'Tax Reform 2.0' Would Permanently Curtail State and Local Deduction

House Ways and Means Committee Chairman Kevin Brady, R-Texas, arrives for a closed-door GOP meeting in the basement of the Capitol in June 2018.

House Ways and Means Committee Chairman Kevin Brady, R-Texas, arrives for a closed-door GOP meeting in the basement of the Capitol in June 2018. AP Photo/J. Scott Applewhite

 

Connecting state and local government leaders

Some state and local government leaders have chafed at the cap on the so-called SALT deduction.

Update: The House approved the legislation on Sept. 28, but the measure is considered to have no chance in the Senate. 

Original story: Tax legislation House Republicans released Monday would make permanent a limit on state and local tax deductions put in place as part of last year's GOP-led revamp of the federal tax code.

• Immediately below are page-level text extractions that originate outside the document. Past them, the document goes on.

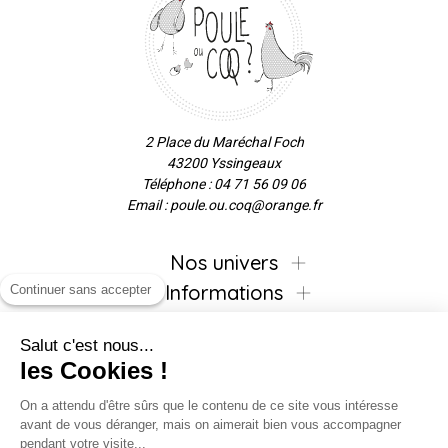
2 Place du Maréchal Foch
43200 Yssingeaux
Téléphone : 04 71 56 09 06
Email : poule.ou.coq@orange.fr
Nos univers
Informations
Continuer sans accepter
Salut c'est nous...
les Cookies !
Inscrivez-vous à la newsletter !
On a attendu d'être sûrs que le contenu de ce site vous intéresse
avant de vous déranger, mais on aimerait bien vous accompagner
pendant votre visite...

House Ways & Means Chairman Kevin Brady, of Texas, unveiled a package of three bills dubbed "Tax Reform 2.0." A provision in one of the bills would remove the Jan. 1, 2026 expiration date for a $10,000 cap on the deduction individual taxpayers can claim on their federal tax returns for certain state and local tax payments.

The cap imposed on the so-called SALT deduction was among the more controversial aspects of last year's tax overhaul and elicited strong push back from local government groups and some state officials. But it also provided one of the heftiest offsets for the corporate and individual tax cuts that are central to the tax law.

While the top corporate tax rate cuts to 21 percent from 35 percent are not set to expire, rate cuts in the law for individuals are only set to stay in effect through the end of 2025. The new proposals would lock in cuts for individuals and small businesses, along with making other changes to the current tax code, according to a brief GOP summary.

"Locking in the permanence, we think, is fair and it’s pro-growth,” Brady said on the CNBC program "Squawk Box."

He also said that he hopes to see the Ways & Means Committee take up the new tax legislation on Thursday and to have it ready for a House floor vote in September.

But the tax proposals face long odds in the Senate.

Sen. John Thune, a South Dakota Republican who is a member of the Republican leadership said last week that the chances are "probably slim to none" that the Senate will take up sweeping tax legislation ahead of the November elections, the National Journal reported.

The limitations imposed by the new tax law on the SALT deduction have prompted some states to explore options to give their taxpayers pathways for effectively avoiding the caps.

But the U.S. Treasury Department and the IRS proposed regulations in late August that would block one of the main ways that states had sought to do so, which involved relying on charitable deductions. 

Higher-tax states that tend to lean Democratic are mainly the ones that have chafed over the caps since they were imposed. New York, Connecticut, Maryland and New Jersey have gone so far as to file a lawsuit against the federal government over them.

The top Democrat on the House Ways & Means Committee, U.S. Rep. Richard Neal, of Massachusetts, derided the latest GOP plan.

"With this second attempt at major tax legislation," he said, "congressional Republicans have doubled down on their initial tax scam and are yet again putting the wealthiest, most privileged Americans ahead of average, hardworking families."